I saw this recipe for peach butter on the smitten kitchen website last week. I also vowed to make slow-cooked black beans, and Ina's tomato and goat cheese tarts. The black beans I will not mention because they were disappointing at best. The tarts - well, we just talked about that, remember?
This is my life - I read a recipe and then obsess over it. I plan it in my head, dream about how it will taste, and count down the minutes until I can create. Everyone has their thing - this is mine.
Anyway - back to the peach butter. I've never even tasted peach butter. But when I saw an english muffin slathered with it, I could think of nothing else.
Even though the recipe promised a quick cooking time, I found that I needed to cook mine way longer. I doubled the recipe and probably tripled the cooking time. I'll give you the smitten kitchen recipe and you can see what you think. I utilized her measurements and tools to determine when the peach butter has reached the consistency it should have.
We really love it. We've enjoyed it on english muffins, peanut butter sandwiches (makes the perfect packed school lunch), and on plain yogurt.
This is the time of year when you can buy seconds of peaches for a great price. I think I pay $3.95 for a 1/2 peck. This is neither a time-consuming task nor complicated. Make some today and surprise your family with an english muffin slathered with peach butter for breakfast tomorrow!
Peach Butter (courtesy of smitten kitchen)
Yield: 4 cups
4 pounds (1.8 kilograms) peaches
1 cup (237 ml) water
2 cups (400 grams) granulated sugar
Juice of one lemon
Without a food mill: Cut a small “x” in the bottom of each peach. Dip
each into a pot of boiling water for 30 seconds, and then into a bowl
of cold water for a minute. The peels should slide right off. [If you
have a food mill, skip the peeling step and I'll tell you where to use
it in a moment.]
Halve your peaches and remove the pits, then cut each half into
quarters (i.e. 8 chunks from each peach). Place peach chunks and water
in a large pot and bring to a boil. Simmer until peaches are tender,
about 15 to 20 minutes, stirring occasionally to ensure they cook
evenly. If you have a food mill, run them through it to puree them and
remove the skins. If you don’t have a food mill — i.e. you already
peeled your peaches — you can puree in a food processor, blender or with
an immersion blender. I like my peach butter very smooth, but feel free
to leave any amount of texture you prefer.

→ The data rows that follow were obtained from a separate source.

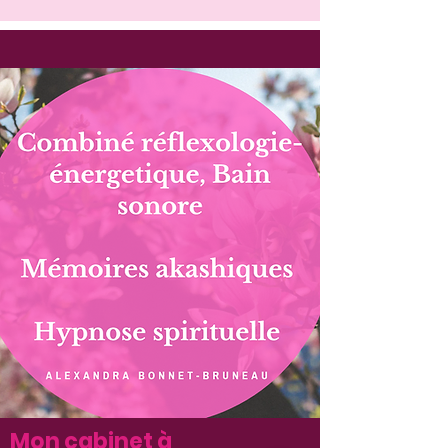
Blog Alexandra Bonnet
Verrières-en-Anjou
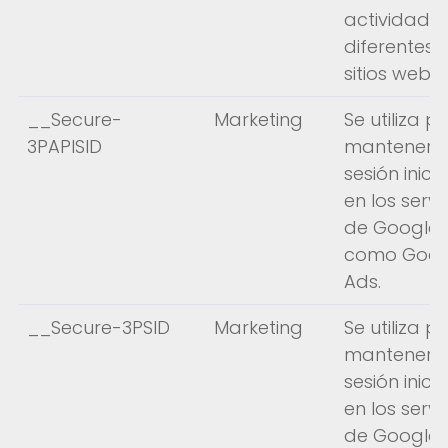
actividad e
diferentes
sitios web.
__Secure-
Marketing
Se utiliza p
3PAPISID
mantener s
sesión inici
en los servi
de Google,
como Goog
Ads.
__Secure-3PSID
Marketing
Se utiliza p
mantener s
sesión inici
en los servi
de Google,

Return the peaches to the large pot, add the sugar and lemon juice
and bring the mixture to a good strong simmer/gentle boil, cooking them
at this level for 30 to 40 minutes, stirring occasionally in the
beginning and more often near the end, as it thickens up and the fruit
masses risk scorching on the bottom of the pot.
There are several methods to test for doneness: You can drizzle a
ribbon of sauce across the surface; when that ribbon holds its shape
before dissolve into the pot, it is done. Some people use cold or frozen
plates; dollop a spoonful in the middle of one and if no water forms a
ring around it in a couple minutes, it is done. Others use a spoon; if
the butter remains rounded on a spoon for two minutes, it is done. You
can also check the pot itself; the butter is usually done when a wooden
spoon leaves a clear train when scraped across the bottom.
Let peach butter cool, keep it in an airtight
container in the fridge. It should be good for at least two weeks.